Dia juga membandingkan bagaimana perkembangan kepariwisataan ‘berbasis hiu’ di Indonesia yang dimulai sejak tahun 1970-an.
“Di antara tahun 1974 hingga 1975 mulai ada gagasan perlindungan hiu. Tahun 1987 hingga 1984 publik sudah tahu bahwa tidak semua hiu berbahaya. Antara tahun 1985 hingga 1992 sudah sampai pada bagaimana memberi makan, berfoto, berenang bersama hiu,” katanya,
“Lalu antara tahun 1993 hingga 1998, saat orang-orang menemukan hiu paus, mereka mulai berpikir bagaimana memberi makan dan bersama mereka. Penyelaman di sekitar area hiu sudah mulai dilakukan dan di antara tahun 1998 hingga 2020, bagaimana manusia memberi perlindungan pada hiu, apa bisa membantu pelestarian hiu?” sebutnya.

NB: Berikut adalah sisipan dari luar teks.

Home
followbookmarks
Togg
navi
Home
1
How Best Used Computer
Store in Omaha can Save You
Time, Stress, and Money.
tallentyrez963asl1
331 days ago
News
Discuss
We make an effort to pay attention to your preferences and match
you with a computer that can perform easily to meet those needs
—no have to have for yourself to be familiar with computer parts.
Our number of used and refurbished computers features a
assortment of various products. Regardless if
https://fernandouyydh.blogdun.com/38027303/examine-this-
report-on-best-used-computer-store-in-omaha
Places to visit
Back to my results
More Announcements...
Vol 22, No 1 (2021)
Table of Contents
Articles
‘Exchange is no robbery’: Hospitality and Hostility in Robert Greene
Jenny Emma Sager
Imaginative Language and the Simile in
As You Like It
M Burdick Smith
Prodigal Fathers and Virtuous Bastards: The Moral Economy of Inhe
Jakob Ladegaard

Sesuai pengalaman dan temuannya, para wisatawan adalah ancaman serius atas keberlanjutan wisata hiu paus ini. Terkait hiu paus ini, pada trend dan kehadirannya di daerah pesisir laut, dia mengambil contoh bagaimana kehadiran hiu paus di Perairan Botubarani, Gorontalo.
“Terkait kemunculan hiu paus, jumlah kemunculan hiu paus antara Januari hingga April sangat kecil, puncaknya, di antara April hingga Oktober. Lalu berkurang jelang musim barat, hujan. Antara tahun 2016 hingga 2019 ada tidak kurang 30-an ekor hiu paus di antara bulan Juli hingga September di kawasan ini,” ungkapnya.

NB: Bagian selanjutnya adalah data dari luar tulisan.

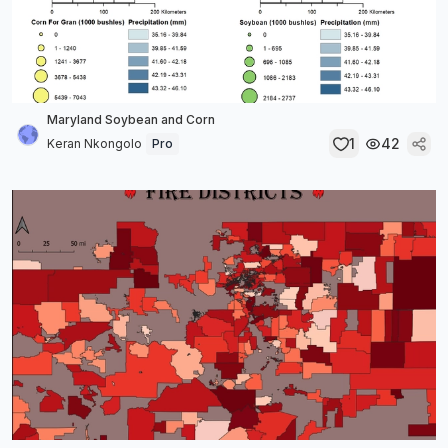
Maryland Soybean and Corn
1
42
Keran Nkongolo
Pro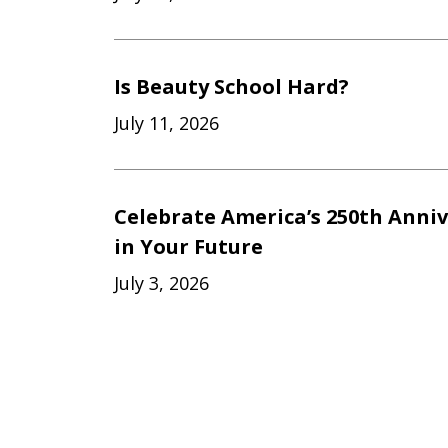
Is Beauty School Hard?
July 11, 2026
Celebrate America’s 250th Anniv
in Your Future
July 3, 2026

Dia menyebut bahwa kedatangan hiu paus ke Botubarani juga memunculkan persoalan, banyak warga yang serampangan saat berada di dekat hiu paus, membawa sampah plastik dan ini bisa mengganggu biota laut raksasa itu. “Bisa jadi mereka akan pergi kalau terus menerus terganggu,” katanya.
Ke depan, terkait pemanfaatan kehadiran hiu paus di pesisir dan laut terdekat, padai beberapa perairan Indonesia seperti Kwatinsore di Teluk Cendrawasih hingga Teluk Saleh Nusa Tenggara Barat dia menyebutkan dua hal sebagai rekomendasinya.
“Pertama, diperlukan tata cara interaksi yang baik dengan biota tersebut. Lalu kedua, perlunya pengaturan atau perizinan bagi operator penyelaman,” tutupnya.